Invitée par un collectionneur, j’ai déclamé des lettres d’amour écrites par Camus à une maîtresse. J’ai pensé à Francine tout au long, car la littérature fait si peu cas des épouses.

« J’ai entendu la voix de mes parents et de mes grands-parents dans Misère de la Kabylie »

Je suis entrée dans la clandestinité avec les Lettres à un ami allemand, et, le 28 mars 1946, j’étais à New York aux côtés de 1 200 étudiants pour écouter Albert Camus : « Chaque fois qu’on jugera de la France ou de tout autre pays, ou de toute autre question en termes de puissance, on fera entrer un peu plus avant dans le monde une conception de l’homme qui aboutit à sa mutilation, on renforcera la soif de domination et, à la limite, on prendra parti pour le meurtre. »

J’ai entendu la voix de mes parents et de mes grands-parents dans Misère de la Kabylie. J’y ai retrouvé l’enfance de Feraoun, l’enfance de tous les Algériens, car la misère était partout.

« J’ai préféré Camus à Sartre parce qu’on voulait me faire aimer le second »

J’ai lu la correspondance et les carnets de Jean Sénac. Camus a été mon père. Ayant à choisir entre mon père et la justice, j’ai choisi la justice. En janvier 1958, je l’ai suivi dans les bureaux des éditions Gallimard, lorsqu’il est allé demander des comptes à ce père adoptif. Du couloir, des éclats de voix me sont parvenus. Une porte s’est ouverte. Camus a mis Sénac à la porte. Sénac a crié à Camus qu’il était « lâche ».  J’ai vu Camus le teint pâle, assis derrière son bureau, la tête dans les mains, les yeux brillants. Je l’ai entendu dire à sa secrétaire : « Et si ce petit avait raison. » Je l’ai aimé pour cette phrase. Pour ce doute. Pour cet aveu.

J’ai préféré Camus à Sartre parce qu’on voulait me faire aimer le second. Comme, on a voulu me faire aimer les samedis matin devant un drapeau à lever et un hymne à chanter. J’ai préféré Camus, car c’est un magicien, un poète et un musicien. Et qui n’aime pas les magiciens, les poètes et les musiciens ?

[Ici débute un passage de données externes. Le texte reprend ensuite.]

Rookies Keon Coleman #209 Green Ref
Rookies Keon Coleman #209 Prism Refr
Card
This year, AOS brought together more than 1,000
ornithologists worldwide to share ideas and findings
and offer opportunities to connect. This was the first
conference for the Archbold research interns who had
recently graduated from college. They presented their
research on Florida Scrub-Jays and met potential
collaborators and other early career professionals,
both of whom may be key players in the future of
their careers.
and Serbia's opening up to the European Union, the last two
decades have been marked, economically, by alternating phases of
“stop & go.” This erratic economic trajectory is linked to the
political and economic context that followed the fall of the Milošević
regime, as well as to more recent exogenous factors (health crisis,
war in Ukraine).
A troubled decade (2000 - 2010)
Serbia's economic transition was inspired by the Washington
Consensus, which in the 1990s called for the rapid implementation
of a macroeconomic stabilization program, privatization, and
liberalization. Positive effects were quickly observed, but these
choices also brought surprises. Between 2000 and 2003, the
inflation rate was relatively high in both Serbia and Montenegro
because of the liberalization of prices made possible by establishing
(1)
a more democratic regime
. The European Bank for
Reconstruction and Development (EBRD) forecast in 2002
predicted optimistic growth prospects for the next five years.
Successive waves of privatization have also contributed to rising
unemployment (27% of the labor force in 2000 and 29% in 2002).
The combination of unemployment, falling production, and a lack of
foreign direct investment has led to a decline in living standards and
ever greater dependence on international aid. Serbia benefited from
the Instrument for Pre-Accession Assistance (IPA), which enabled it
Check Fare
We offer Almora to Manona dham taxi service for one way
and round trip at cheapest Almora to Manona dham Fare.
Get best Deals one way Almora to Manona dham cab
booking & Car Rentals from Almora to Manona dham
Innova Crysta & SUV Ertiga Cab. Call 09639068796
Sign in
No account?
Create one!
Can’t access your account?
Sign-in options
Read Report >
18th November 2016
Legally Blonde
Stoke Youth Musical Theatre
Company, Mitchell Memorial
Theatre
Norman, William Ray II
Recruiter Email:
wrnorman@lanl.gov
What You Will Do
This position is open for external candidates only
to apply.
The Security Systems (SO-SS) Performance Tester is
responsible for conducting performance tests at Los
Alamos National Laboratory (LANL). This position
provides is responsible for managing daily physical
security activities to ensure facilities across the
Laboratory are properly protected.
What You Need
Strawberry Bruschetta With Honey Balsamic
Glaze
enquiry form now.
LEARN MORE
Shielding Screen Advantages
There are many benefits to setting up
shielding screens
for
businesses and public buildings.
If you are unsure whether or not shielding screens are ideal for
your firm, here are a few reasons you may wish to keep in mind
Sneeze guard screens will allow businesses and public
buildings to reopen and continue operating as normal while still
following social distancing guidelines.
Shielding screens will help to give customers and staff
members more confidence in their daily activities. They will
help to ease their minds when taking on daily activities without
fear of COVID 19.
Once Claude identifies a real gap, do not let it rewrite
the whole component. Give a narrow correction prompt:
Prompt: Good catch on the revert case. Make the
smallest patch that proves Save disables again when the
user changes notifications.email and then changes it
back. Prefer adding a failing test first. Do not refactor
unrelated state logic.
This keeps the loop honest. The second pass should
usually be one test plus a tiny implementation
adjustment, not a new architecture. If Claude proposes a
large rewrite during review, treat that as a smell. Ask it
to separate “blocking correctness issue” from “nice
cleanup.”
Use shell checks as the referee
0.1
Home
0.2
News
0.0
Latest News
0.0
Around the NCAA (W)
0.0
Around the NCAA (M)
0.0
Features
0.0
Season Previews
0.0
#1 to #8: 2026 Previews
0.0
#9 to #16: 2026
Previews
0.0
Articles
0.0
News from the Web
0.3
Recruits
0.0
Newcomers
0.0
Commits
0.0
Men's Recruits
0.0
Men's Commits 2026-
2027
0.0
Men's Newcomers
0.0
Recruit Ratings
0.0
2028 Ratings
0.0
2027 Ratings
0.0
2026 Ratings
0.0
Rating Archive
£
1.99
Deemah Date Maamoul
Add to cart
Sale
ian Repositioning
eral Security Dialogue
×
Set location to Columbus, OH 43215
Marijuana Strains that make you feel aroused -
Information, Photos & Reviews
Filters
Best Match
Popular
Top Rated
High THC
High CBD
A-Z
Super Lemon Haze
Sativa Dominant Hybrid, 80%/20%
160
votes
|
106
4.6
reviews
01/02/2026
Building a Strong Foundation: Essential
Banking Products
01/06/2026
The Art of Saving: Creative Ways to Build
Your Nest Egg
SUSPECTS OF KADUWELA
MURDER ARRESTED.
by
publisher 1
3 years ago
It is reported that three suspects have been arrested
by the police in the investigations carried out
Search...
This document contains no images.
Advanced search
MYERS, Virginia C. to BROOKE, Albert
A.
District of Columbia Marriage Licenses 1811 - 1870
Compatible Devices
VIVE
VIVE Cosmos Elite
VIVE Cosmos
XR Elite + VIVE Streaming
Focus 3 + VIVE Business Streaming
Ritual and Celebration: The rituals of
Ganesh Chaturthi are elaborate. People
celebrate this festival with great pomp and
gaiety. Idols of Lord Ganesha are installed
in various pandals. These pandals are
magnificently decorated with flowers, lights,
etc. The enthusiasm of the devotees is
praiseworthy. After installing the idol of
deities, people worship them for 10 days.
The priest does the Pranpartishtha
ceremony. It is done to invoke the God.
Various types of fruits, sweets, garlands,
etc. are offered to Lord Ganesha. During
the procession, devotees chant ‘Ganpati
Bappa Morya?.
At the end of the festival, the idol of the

Dans ce grand pays qu’est la France et où ceux et celles qui font de la politique aiment tant citer Camus, je prends la liberté moi aussi de dire aujourd’hui que si c’est cela la justice, alors je préfère ma mère, je préfère toutes les mères. Celles qu’on rejette à l’Assemblée nationale. Celles dont on bouleverse les enfants. Celles qu’on pointe du doigt lors des sorties scolaires. Celles qu’on menace. Celles à qui on refuse des emplois, des égards, du respect. Celles dont on se moque. Celles qu’on réduit à ce qu’elles portent ou ne portent pas. Celles qu’on ne protège pas. Celles qu’on harcèle dans les rues.  Celles qui se taisent et celles qui crient. Celles qu’on n’écoute pas, qu’on ne croit pas, qu’on ne veut pas voir. 

À la justice des injustes, je les choisis elles.